“Ben benieuwd of er überhaupt ook maar één macro-econoom in dat hele kabinet zal mogen plaatsnemen.” Zo sloot ik vorige week een eerste analyse af van de politieke actualiteit in Den Haag. En wie schetst mijn verbazing, Alexander Pechtold heeft adequaat gehandeld en Menno Snel even snel lid van zijn partij gemaakt. Zo kon hij tenminste staatssecretaris worden, en ook nog op een relevant departement: Financiën. Dat zouden meer politieke partijen moeten doen.
Kennis en ervaring die op het juiste terrein wordt ingezet. Het is me wat. Binnen de Raad van Bestuur van de onderneming die “Nederland” wordt genoemd.
Toch zitten er, naast de benoeming van Snel, nóg een paar plezierige verrassingen tussen de poppetjes. Op de eerste plaats Sigrid Kaag, die minister wordt voor Buitenlandse Handel en Ontwikkelingssamenwerking. Dat kan daar een leuk duo worden, met een figuur als Zijlstra. Kaag is één van de vier amazones van Pechtold, die we dit keer niet kunnen betrappen op een verkeerde werving en selectie. Alhoewel, waarom blijft een topper als Alexander Rinnooy Kan achter in de Eerste Kamer? Antwoord: hij zal met zijn 68 jaar wel te oud zijn bevonden.

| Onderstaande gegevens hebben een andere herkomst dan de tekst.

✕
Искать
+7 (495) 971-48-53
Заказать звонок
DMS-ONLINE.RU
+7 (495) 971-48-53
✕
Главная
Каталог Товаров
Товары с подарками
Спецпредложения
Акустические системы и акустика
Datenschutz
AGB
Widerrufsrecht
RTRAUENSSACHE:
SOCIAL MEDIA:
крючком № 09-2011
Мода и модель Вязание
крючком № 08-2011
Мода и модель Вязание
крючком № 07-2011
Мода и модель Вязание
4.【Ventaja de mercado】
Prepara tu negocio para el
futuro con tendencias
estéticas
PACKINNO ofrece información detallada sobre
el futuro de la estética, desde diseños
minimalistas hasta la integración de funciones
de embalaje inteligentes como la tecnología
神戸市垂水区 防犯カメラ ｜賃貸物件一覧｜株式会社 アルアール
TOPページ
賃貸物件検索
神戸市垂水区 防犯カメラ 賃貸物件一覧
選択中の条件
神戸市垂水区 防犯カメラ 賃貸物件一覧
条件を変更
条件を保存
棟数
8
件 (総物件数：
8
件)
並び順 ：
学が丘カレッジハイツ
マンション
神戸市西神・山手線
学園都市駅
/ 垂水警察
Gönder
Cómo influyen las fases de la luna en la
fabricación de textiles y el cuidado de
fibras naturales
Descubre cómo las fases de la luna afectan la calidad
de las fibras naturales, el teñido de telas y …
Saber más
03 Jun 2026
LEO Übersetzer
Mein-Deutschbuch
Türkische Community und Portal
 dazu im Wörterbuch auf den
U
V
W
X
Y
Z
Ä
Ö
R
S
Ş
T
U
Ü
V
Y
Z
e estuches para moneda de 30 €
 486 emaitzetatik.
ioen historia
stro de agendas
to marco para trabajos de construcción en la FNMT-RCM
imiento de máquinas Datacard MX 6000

Het CDA heeft volgens mij een meesterzet gedaan door Wopke Hoekstra op Financiën te zetten. Niet alleen omdat hij iemand is (eindelijk), die ook uit ervaring weet wat een bedrijfsmatig opgezette organisatie allemaal moet doen en laten om winst te maken. Daarnaast lijkt Hoekstra mij trouwens een vent die ook gewoon de boodschappen doet. Dat geeft vertrouwen. Want voor de rest worden de zetels gedomineerd door lieden die in hun carrière nog nooit de deur van een gewoon bedrijf zijn doorgegaan. De eeuwige, meer dan eens niet afgeronde opleidingen in geschiedenis, politicologie, rechten en bestuurskunde. In plaats van economie, natuurkunde, filosofie of een keertje psychologie. Ik mis ook artisticiteit, een kunstenaar. Een Nederlandse Vaclav Havel of Melina Mercouri. Het is dus weer de studeerkamer, witte wijn op een terras en commissiewerk. Dat is hun biotoop. Terwijl er door hun bazen wordt geroepen dat “de gewone burgers” nu toch echt het belangrijkste zijn. Desondanks heb ik het idee dat de titel Het Slechtste Kabinet Ooit exclusief blijft voorbehouden aan Rutte II. Dus noem mij geen pessimist.
OVER TWEE JAAR
Alleen jammer dat het maar zo kort zal duren. Oftewel, opnieuw, much ado about nothing. Rutte II heeft 2018 al in de steigers gezet. Dan komen er verkiezingen. De posities in de Eerste Kamer zullen worden opgeschud. Alle mogelijke nieuwe balanceeracts dienen zich aan. En als er eerder niets breekt, dagen er vervolgens hoe dan ook toch al weer reguliere Tweede Kamerverkiezingen. Daar zal het Haagse Binnenhof, de nationale kaasstolp, zich uiterlijk in 2020 zeker rekenschap van geven, aangelijnd als men daar is door hun baasjes. Dat is dus over een goede twee jaar.
Maar dat zien we dan wel weer, aldus het credo van opperbaas Rutte.
Tot besluit wil ik er hier en nu nog één poppetje uitpikken, Ferdinand Grapperhaus. Die gaat voor het CDA op de hoogste troon van Justitie zitten. Jammer. Zeker niet iemand van onbesproken gedrag, en dat in die functie. Dat had je niet moeten willen, Sybrand. Die Grapperhaus was bijvoorbeeld, en is nog steeds, voorzitter van de Raad van Toezicht van het Stedelijk Museum in Amsterdam. Ook weer zo’n bitterbalbaantje waar je lelijk je broek aan kunt scheuren. Vraag maar aan Prins Constantijn, die ook in die raad heeft gezeten. Het warme circuit. Maar ondertussen vult museumdirecteur Beatrix Huf ongegeneerd haar zakken met bijklussen en meer dat niet deugt. Waar houd je dan toezicht op? Grapperhaus heeft inmiddels – noodgedwongen – halsoverkop een paar van zijn vrinden als externe deskundigen ingehuurd om dit, ongetwijfeld, ‘top op de bodem’ uit te zoeken.
De ene hand wast de andere. Zo wordt “warm” incestueus en in ieder geval besmettelijk. Heeft dus niks met zoiets als frisse wind en nieuw beleid te maken. En al helemaal niet met gewone mensen.